EXCERPTED PASSAGE:
☆ ☆ ☆ ☆ ☆

Source: Bloomberg, Emirates NBD Research
The Federal Reserve cut rates by 25 bps in line with expectations. However, the outlook for the rest of the year was more mixed. The Fed Chair Jerome Powell insisted that the Fed would remain data dependent and would not hesitate to ease monetary policy further should economic activity slow down. He reaffirmed that the US economy remains on solid footing and that most risks are external in nature.
Treasuries closed lower with yields on the 2y UST, 5y UST and 10y UST closing at 1.76% (+4 bps), 1.67% (+2 bps) and 1.80% (flat) respectively.
Following the Fed decision, central banks in the UAE and Saudi Arabia lowered key rates by 25 bps while Kuwait left it unchanged.
Regional bonds closed largely unchanged as investors awaited the Fed decision. The YTW on Bloomberg Barclays GCC Credit and High Yield index was flat at 3.24% and credit spreads hovered around 147 bps.

☆ ☆ ☆ ☆ ☆

DATA PROVIDED:
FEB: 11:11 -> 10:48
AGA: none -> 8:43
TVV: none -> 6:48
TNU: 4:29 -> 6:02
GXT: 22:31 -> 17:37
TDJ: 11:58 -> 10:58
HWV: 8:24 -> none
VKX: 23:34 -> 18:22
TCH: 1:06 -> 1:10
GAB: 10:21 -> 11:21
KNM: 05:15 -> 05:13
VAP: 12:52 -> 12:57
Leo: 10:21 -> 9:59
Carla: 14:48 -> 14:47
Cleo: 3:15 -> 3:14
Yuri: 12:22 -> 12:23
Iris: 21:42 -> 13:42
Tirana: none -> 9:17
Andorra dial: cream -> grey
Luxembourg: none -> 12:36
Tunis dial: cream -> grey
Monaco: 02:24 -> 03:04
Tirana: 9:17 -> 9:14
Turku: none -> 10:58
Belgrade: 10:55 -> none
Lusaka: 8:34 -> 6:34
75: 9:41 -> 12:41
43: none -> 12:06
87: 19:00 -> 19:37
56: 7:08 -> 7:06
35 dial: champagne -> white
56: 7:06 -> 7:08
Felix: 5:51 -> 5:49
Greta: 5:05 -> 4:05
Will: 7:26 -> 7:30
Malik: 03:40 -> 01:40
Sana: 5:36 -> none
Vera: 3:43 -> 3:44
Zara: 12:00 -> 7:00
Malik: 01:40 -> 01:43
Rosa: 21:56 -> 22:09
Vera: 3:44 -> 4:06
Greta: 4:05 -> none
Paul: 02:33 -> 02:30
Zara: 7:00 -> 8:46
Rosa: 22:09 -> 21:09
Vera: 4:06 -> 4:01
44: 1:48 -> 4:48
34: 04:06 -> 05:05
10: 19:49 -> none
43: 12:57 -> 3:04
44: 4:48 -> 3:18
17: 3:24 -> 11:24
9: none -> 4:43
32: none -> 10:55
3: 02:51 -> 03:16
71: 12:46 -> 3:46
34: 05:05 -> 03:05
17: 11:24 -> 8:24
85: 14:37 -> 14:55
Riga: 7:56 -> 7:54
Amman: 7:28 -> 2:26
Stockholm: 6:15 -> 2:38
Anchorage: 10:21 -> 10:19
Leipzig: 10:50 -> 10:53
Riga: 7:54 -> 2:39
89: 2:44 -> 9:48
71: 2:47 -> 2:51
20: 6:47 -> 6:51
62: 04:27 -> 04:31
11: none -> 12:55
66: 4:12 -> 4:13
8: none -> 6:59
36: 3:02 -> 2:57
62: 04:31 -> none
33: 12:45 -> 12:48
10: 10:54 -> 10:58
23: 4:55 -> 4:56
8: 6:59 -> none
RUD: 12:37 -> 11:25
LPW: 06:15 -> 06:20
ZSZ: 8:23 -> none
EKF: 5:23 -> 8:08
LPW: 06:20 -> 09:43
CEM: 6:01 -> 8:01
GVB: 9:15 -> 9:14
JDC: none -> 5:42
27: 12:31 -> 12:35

☆ ☆ ☆ ☆ ☆

DIRECTIONS:
1. According to the market commentary, what did the 10-year Treasury yield close at?
2. Retype the rows word for word, from the first row through the line containing "35 dial: champagne -> white", including both.

SOLUTIONS FOR EACH TASK:
1. 1.80%, unchanged (flat).

2.
FEB: 11:11 -> 10:48
AGA: none -> 8:43
TVV: none -> 6:48
TNU: 4:29 -> 6:02
GXT: 22:31 -> 17:37
TDJ: 11:58 -> 10:58
HWV: 8:24 -> none
VKX: 23:34 -> 18:22
TCH: 1:06 -> 1:10
GAB: 10:21 -> 11:21
KNM: 05:15 -> 05:13
VAP: 12:52 -> 12:57
Leo: 10:21 -> 9:59
Carla: 14:48 -> 14:47
Cleo: 3:15 -> 3:14
Yuri: 12:22 -> 12:23
Iris: 21:42 -> 13:42
Tirana: none -> 9:17
Andorra dial: cream -> grey
Luxembourg: none -> 12:36
Tunis dial: cream -> grey
Monaco: 02:24 -> 03:04
Tirana: 9:17 -> 9:14
Turku: none -> 10:58
Belgrade: 10:55 -> none
Lusaka: 8:34 -> 6:34
75: 9:41 -> 12:41
43: none -> 12:06
87: 19:00 -> 19:37
56: 7:08 -> 7:06
35 dial: champagne -> white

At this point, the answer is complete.